return self
def transform(self, X):
return X * self.scale
# ── 2. Converter function ──────────────────────────────────────────
def convert_scale_by_constant(g, sts, outputs, estimator, X, name="scale"):
"""Emits a single ``Mul`` node: output = X * estimator.scale."""
scale = np.array([estimator.scale], dtype=np.float32)
result = g.op.Mul(X, scale, name=name, outputs=outputs)
return result
rng = np.random.default_rng(0)
X = rng.standard_normal((5, 3)).astype(np.float32)
est = ScaleByConstant(scale=3.0).fit(X)
onx = to_onnx(est, (X,), extra_converters={ScaleByConstant: convert_scale_by_constant})
print(pretty_onnx(onx))

----------

▶ [Set of tasks]
a - Answer these questions about the ONNX converter code:
(i) Which ONNX node does `convert_scale_by_constant` emit?
(ii) What dtype is used for the `scale` array inside the converter?
(iii) What value is passed as `scale` when `ScaleByConstant` is created?
b - Extend the ONNX converter code with the next part that follows its last line.

▶ [Listed entries]
----------

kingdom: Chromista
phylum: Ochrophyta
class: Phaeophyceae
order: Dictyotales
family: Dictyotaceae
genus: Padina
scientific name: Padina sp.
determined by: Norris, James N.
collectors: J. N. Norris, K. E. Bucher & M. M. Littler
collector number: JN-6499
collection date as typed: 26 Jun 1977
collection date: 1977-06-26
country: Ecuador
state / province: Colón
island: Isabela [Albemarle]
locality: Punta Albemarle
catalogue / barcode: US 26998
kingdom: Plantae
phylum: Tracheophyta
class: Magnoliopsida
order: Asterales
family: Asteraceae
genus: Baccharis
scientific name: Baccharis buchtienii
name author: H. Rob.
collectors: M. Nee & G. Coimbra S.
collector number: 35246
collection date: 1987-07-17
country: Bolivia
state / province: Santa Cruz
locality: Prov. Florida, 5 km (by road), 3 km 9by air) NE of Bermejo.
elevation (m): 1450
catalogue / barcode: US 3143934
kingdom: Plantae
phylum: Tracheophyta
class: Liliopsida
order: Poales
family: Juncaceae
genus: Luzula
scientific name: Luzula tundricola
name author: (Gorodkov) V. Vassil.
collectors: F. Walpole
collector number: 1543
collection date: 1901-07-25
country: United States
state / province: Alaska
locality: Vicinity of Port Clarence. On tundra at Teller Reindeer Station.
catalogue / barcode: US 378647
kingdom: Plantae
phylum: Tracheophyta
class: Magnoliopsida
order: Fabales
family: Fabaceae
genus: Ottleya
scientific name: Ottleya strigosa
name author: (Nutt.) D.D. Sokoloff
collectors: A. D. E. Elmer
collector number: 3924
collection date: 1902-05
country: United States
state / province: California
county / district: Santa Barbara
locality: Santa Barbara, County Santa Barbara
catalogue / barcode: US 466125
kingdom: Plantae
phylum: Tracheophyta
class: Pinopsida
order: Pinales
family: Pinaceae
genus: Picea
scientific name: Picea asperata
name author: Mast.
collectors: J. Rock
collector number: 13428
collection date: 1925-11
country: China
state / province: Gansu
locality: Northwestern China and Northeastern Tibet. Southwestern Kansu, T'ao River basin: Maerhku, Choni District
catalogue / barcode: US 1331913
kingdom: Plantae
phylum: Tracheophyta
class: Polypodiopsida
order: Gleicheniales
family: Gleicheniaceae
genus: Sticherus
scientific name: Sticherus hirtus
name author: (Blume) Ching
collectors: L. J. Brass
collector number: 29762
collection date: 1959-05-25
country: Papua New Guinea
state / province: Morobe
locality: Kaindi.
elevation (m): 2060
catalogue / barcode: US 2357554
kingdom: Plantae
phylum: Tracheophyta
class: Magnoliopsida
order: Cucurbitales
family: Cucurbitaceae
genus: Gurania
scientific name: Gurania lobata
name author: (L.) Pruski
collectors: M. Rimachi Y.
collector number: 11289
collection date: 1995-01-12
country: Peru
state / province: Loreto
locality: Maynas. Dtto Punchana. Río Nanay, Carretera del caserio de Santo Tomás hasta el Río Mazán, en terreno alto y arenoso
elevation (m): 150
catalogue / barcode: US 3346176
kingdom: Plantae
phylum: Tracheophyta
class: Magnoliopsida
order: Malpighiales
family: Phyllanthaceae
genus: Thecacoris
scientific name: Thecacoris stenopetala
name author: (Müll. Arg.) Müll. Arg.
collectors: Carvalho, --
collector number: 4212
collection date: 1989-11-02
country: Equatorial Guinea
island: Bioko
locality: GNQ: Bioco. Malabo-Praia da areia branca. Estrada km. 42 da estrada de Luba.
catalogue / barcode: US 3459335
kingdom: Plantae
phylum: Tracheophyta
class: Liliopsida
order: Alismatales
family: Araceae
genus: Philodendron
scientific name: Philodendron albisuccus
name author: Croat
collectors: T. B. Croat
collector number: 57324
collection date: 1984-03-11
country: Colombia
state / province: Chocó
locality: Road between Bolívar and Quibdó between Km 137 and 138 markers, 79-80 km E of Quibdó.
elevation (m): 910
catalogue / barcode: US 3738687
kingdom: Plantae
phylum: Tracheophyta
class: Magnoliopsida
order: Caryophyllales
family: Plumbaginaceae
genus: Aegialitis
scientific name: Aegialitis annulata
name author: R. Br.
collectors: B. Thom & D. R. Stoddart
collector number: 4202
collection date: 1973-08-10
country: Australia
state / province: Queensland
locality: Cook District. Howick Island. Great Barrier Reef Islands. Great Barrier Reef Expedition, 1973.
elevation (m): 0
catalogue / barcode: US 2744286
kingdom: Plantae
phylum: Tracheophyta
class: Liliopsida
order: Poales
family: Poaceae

----------

▶ [Written responses]
a -
(i) A single `Mul` node.
(ii) `np.float32`.
(iii) `3.0`.

b -
>>>
opset: domain='' version=21
opset: domain='ai.onnx.ml' version=5
input: name='X' type=dtype('float32') shape=['batch', 3]
init: name='init1_s1_' type=float32 shape=(1,) -- array([3.], dtype=float32)-- Opset.make_node.1/Small
Mul(X, init1_s1_) -> Y
output: name='Y' type='NOTENSOR' shape=None
Validate numerically#
<<<
import numpy as np
from sklearn.base import BaseEstimator, TransformerMixin
from yobx.sklearn import to_onnx
from yobx.reference import ExtendedReferenceEvaluator
class ScaleByConstant(TransformerMixin, BaseEstimator):
def __init__(self, scale=2.0):
self.scale = scale
def fit(self, X, y=None):
return self
def transform(self, X):
return X * self.scale
def convert_scale_by_constant(g, sts, outputs, estimator, X, name="scale"):
scale = np.array([estimator.scale], dtype=np.float32)
result = g.op.Mul(X, scale, name=name, outputs=outputs)
return result
rng = np.random.default_rng(0)
X = rng.standard_normal((5, 3)).astype(np.float32)
est = ScaleByConstant(scale=3.0).fit(X)
onx = to_onnx(est, (X,), extra_converters={ScaleByConstant: convert_scale_by_constant})
ref = ExtendedReferenceEvaluator(onx)
onnx_output = ref.run(None, {"X": X})[0]
sklearn_output = est.transform(X).astype(np.float32)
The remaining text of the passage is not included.